[Opening Material supplied section]

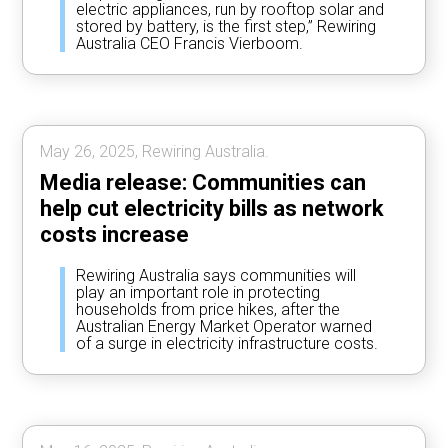
electric appliances, run by rooftop solar and
stored by battery, is the first step,” Rewiring
Australia CEO Francis Vierboom.
May 26, 2025, Rewiring Australia.
Media release: Communities can
help cut electricity bills as network
costs increase
Rewiring Australia says communities will
play an important role in protecting
households from price hikes, after the
Australian Energy Market Operator warned
of a surge in electricity infrastructure costs.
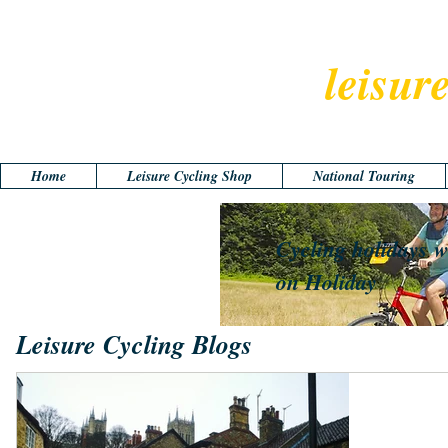
leisur
Home
Leisure Cycling Shop
National Touring
Cycling holidays w
on Holiday
Leisure Cycling Blogs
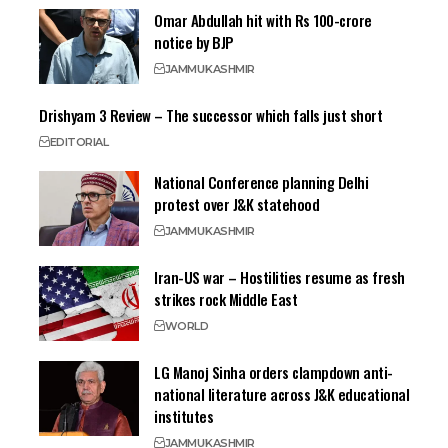
Omar Abdullah hit with Rs 100-crore
notice by BJP
JAMMU
KASHMIR
Drishyam 3 Review – The successor which falls just short
EDITORIAL
National Conference planning Delhi
protest over J&K statehood
JAMMU
KASHMIR
Iran-US war – Hostilities resume as fresh
strikes rock Middle East
WORLD
LG Manoj Sinha orders clampdown anti-
national literature across J&K educational
institutes
JAMMU
KASHMIR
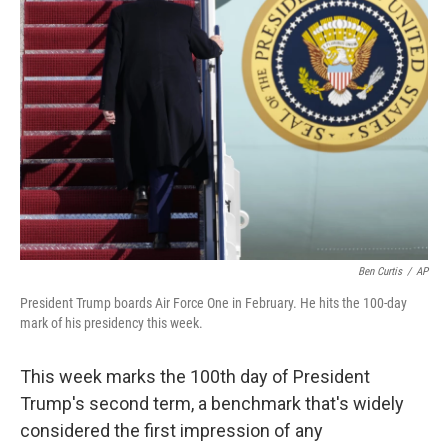
b
t
e
l
o
e
d
o
r
I
k
n
Ben Curtis
/
AP
President Trump boards Air Force One in February. He hits the 100-day
mark of his presidency this week.
This week marks the 100th day of President
Trump's second term, a benchmark that's widely
considered the first impression of any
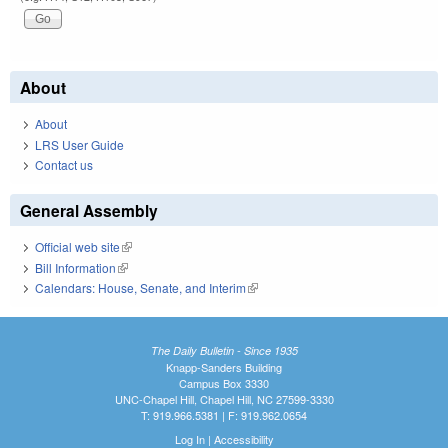
About
About
LRS User Guide
Contact us
General Assembly
Official web site
(link is external)
Bill Information
(link is external)
Calendars: House, Senate, and Interim
(link is external)
The Daily Bulletin - Since 1935
Knapp-Sanders Building
Campus Box 3330
UNC-Chapel Hill, Chapel Hill, NC 27599-3330
T: 919.966.5381 | F: 919.962.0654
Log In
|
Accessibility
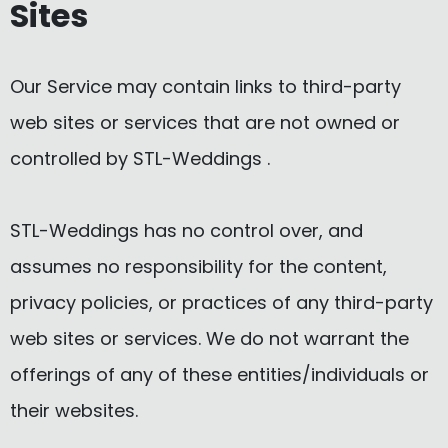
Sites
Our Service may contain links to third-party
web sites or services that are not owned or
controlled by STL-Weddings .
STL-Weddings has no control over, and
assumes no responsibility for the content,
privacy policies, or practices of any third-party
web sites or services. We do not warrant the
offerings of any of these entities/individuals or
their websites.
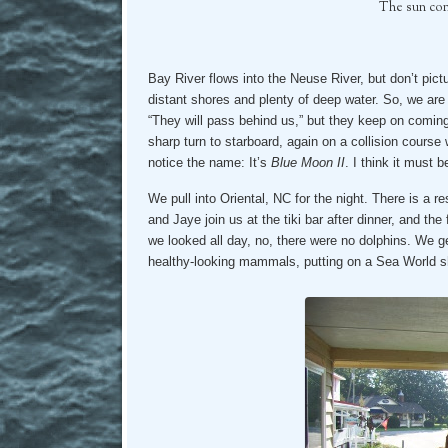
The sun come
Bay River flows into the Neuse River, but don’t pic
distant shores and plenty of deep water. So, we are
“They will pass behind us,” but they keep on comin
sharp turn to starboard, again on a collision cours
notice the name: It’s
Blue Moon II
. I think it must
We pull into Oriental, NC for the night. There is a r
and Jaye join us at the tiki bar after dinner, and the 
we looked all day, no, there were no dolphins. We ge
healthy-looking mammals, putting on a Sea World sho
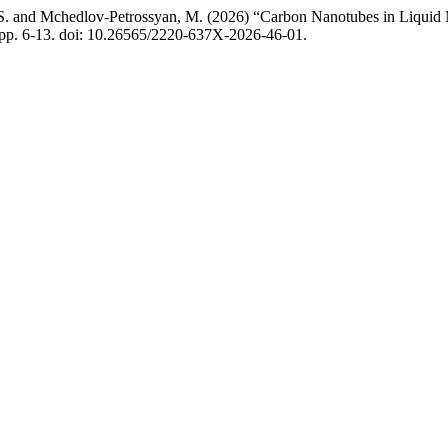
, S. and Mchedlov-Petrossyan, M. (2026) “Carbon Nanotubes in Liquid M
, pp. 6-13. doi: 10.26565/2220-637X-2026-46-01.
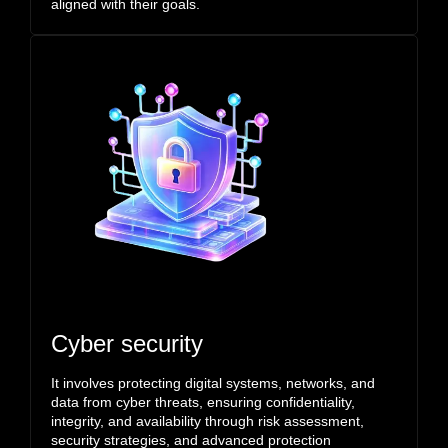
aligned with their goals.
Cyber security
It involves protecting digital systems, networks, and
data from cyber threats, ensuring confidentiality,
integrity, and availability through risk assessment,
security strategies, and advanced protection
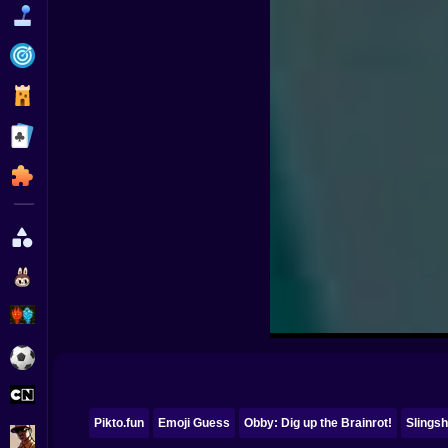
Funny
Strategy
Management
Classic
Puzzle
All Categories
Labubu
Fireboy & Watergirl
Soccer
Cartoon Network
Pikto.fun
Emoji Guess
Obby: Dig up the Brainrot!
Slingsh
GTA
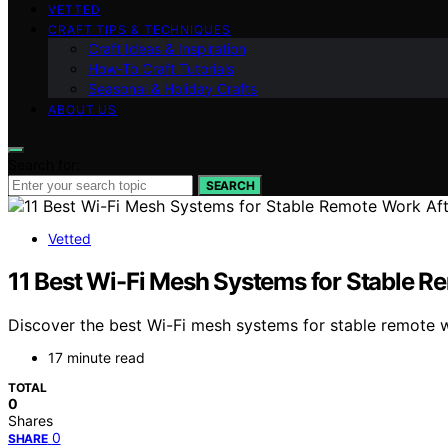
VETTED
CRAFT TIPS & TECHNIQUES
Craft Ideas & Inspiration
How-To Craft Tutorials
Seasonal & Holiday Crafts
ABOUT US
Search for:
SEARCH
Vetted
11 Best Wi-Fi Mesh Systems for Stable R
Discover the best Wi-Fi mesh systems for stable remote w
17 minute read
TOTAL
0
Shares
0
SHARE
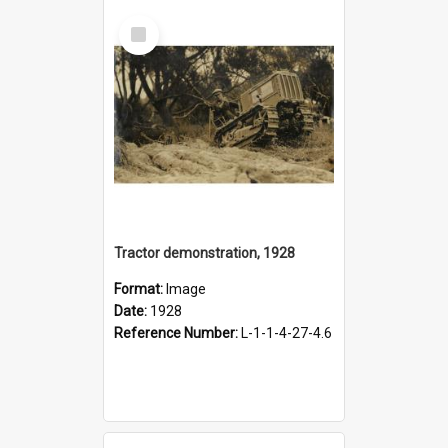
Select
Item
Tractor demonstration, 1928
Format:
Image
Date:
1928
Reference Number:
L-1-1-4-27-4.6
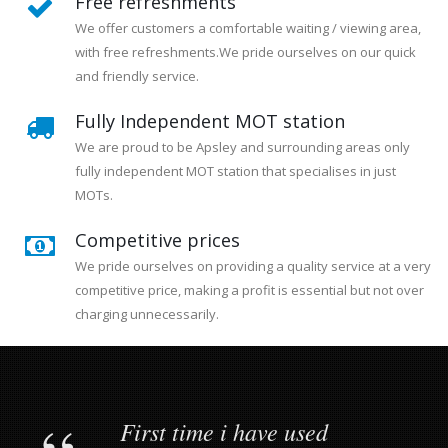
Free refreshments
We offer customers a comfortable waiting / viewing area,
with free refreshments.We pride ourselves on our quick
and friendly service.
Fully Independent MOT station
We are proud to be Apsley and surrounding areas only
fully independent MOT station that specialises in just
MOTs.
Competitive prices
We pride ourselves on providing a quality service at a very
competitive price, making a profit is essential but not over
charging unnecessarily.
First time i have used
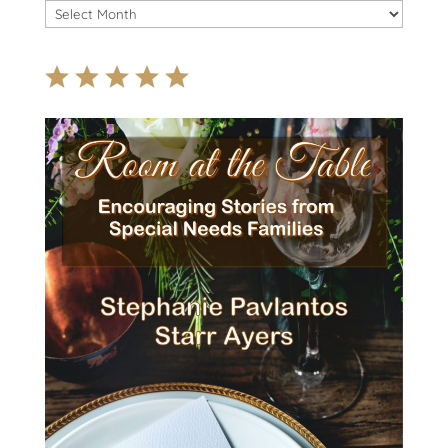
Archives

[Closing Material supplied section]

▶ Activity: Each line from the one containing "17 minute read" through the end of the listing is to be set down exactly, with all pictures left out.

▶ Task response:
17 minute read
TOTAL
0
Shares
0
SHARE
Select
Item
Tractor demonstration, 1928
Format:
Image
Date:
1928
Reference Number:
L-1-1-4-27-4.6
Free refreshments
We offer customers a comfortable waiting / viewing area,
with free refreshments.We pride ourselves on our quick
and friendly service.
Fully Independent MOT station
We are proud to be Apsley and surrounding areas only
fully independent MOT station that specialises in just
MOTs.
Competitive prices
We pride ourselves on providing a quality service at a very
competitive price, making a profit is essential but not over
charging unnecessarily.
First time i have used
Archives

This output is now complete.